Looking back, I really tried not to publicly correct my students. But I think that I just didn’t yell at them…or get really frustrated. I still said their name A LOT. I still reminded them A LOT what I expected of them. Did you know that students with ADHD receive exponentially more negative feedback than their neurotypical peers? I wish that I had made eye contact with them, gently tapped their shoulders, or honestly, just not addressed it at all unless I could chat with them completely privately.
Expecting Perfection in the Hallway
A lot of the things on this list I did because everyone else did. My admins expected my studnets to walk SILENTLY down the hallway, IN A LINE, ON THE SECOND WHITE SQUARE. I’m using all caps, because that’s how it feels when I think about it. Now that we know so much more about different students’ sensory needs, I wish I had used the hallway as a movement break. I understand that classes around us need quiet…so I’m not saying let student yell, sing, or even chat loudly as they walk down the hallway. What I am saying is that if a student gets the stimulation they need by hopping, they will be MORE successful when we come back to the room if I let them do that. Would it really impact anyone if I let them march, hop, skip or walk on the other side of the hallway? For some kids, standing in a line is really, really hard. Was it worth me damaging our relationship and giving them more negative feedback for them to walk on the right side of the hallway? No, I definitely don’t think so.
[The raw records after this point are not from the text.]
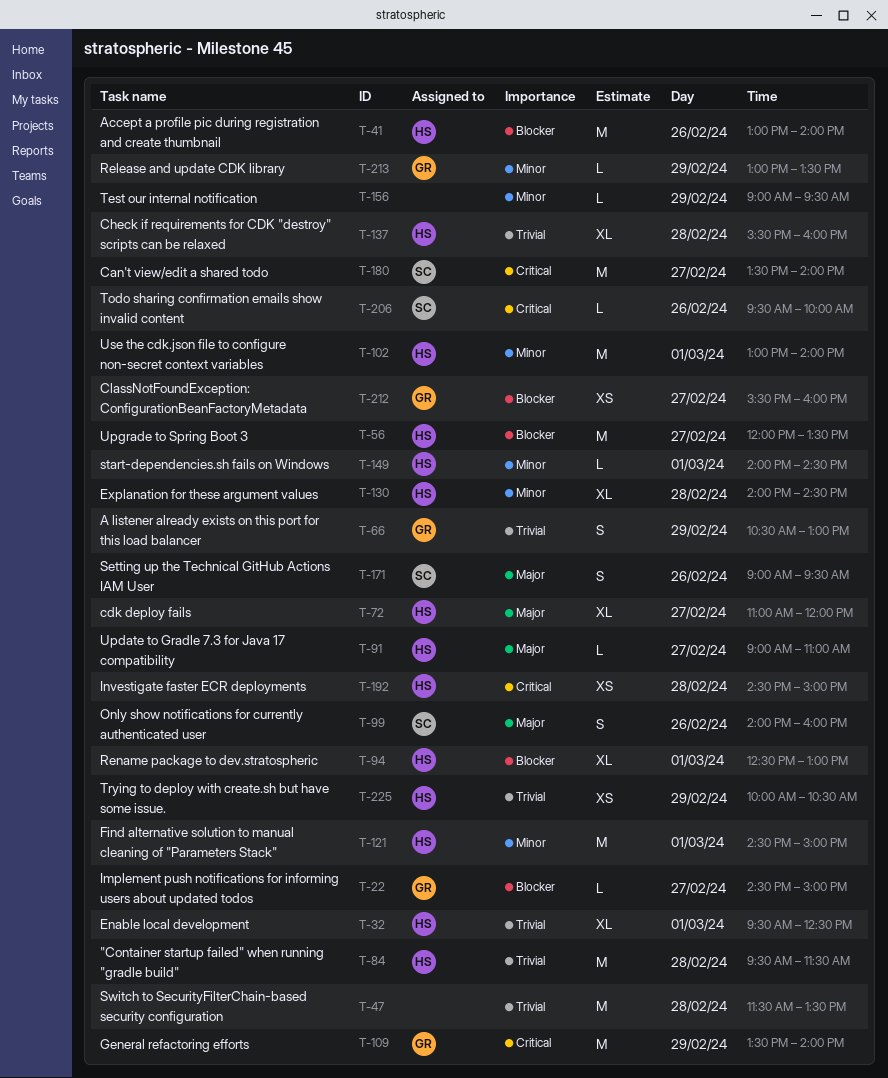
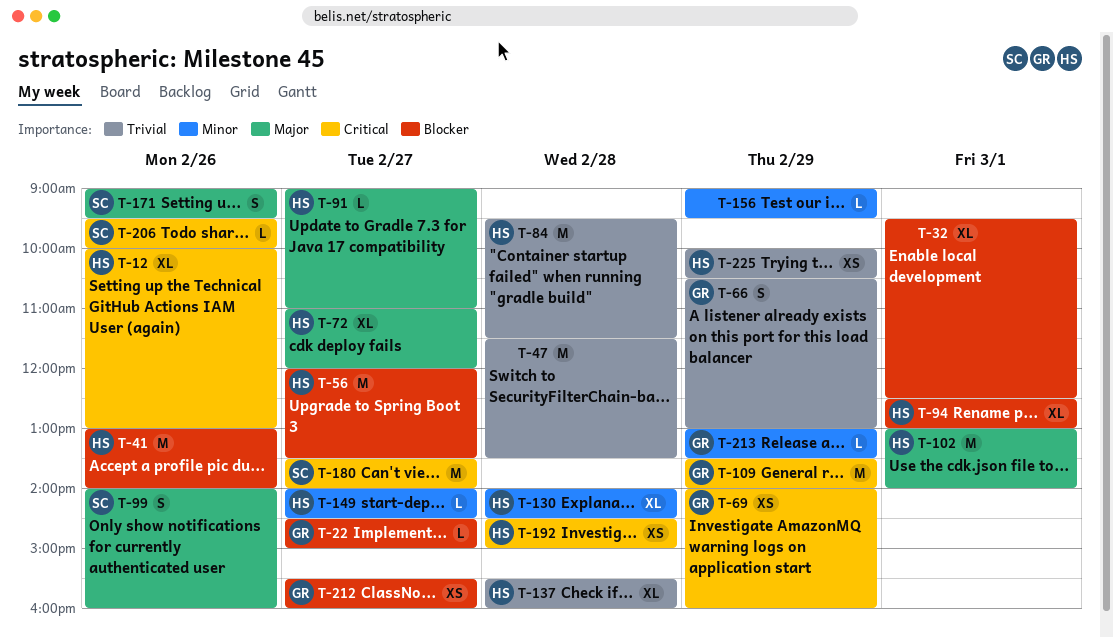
T-12: none -> present
T-32, owner: HS -> none
T-32, priority: Trivial -> Blocker
T-69: none -> present
T-102, priority: Minor -> Major
T-121: present -> none
T-149, day: Mar 1 -> Feb 27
Making Students Earn Breaks
Honestly, when I stared teaching, I hadn’t even heard of giving breaks. So offering that at all felt pretty progressive. But many of my students NEEDED those breaks. They would have been so much more successful if they were a structured, regular, predictable part of their routine. When our students are getting over stimulated or frustrated, pushing them to “earn” their break will usually make things a lot worse. If a child needs a break, they need it no matter what.
I’m sure I could come back to this list over and and over an add to it. There are a million things I wish I could go back and redo, and things I hope my daughter and her friends never have to deal with. I know that the pressures of teaching are out of control, but I also know we have the opportunity to keep students from experience trauma at the hands of teachers who think they’re doing what’s best.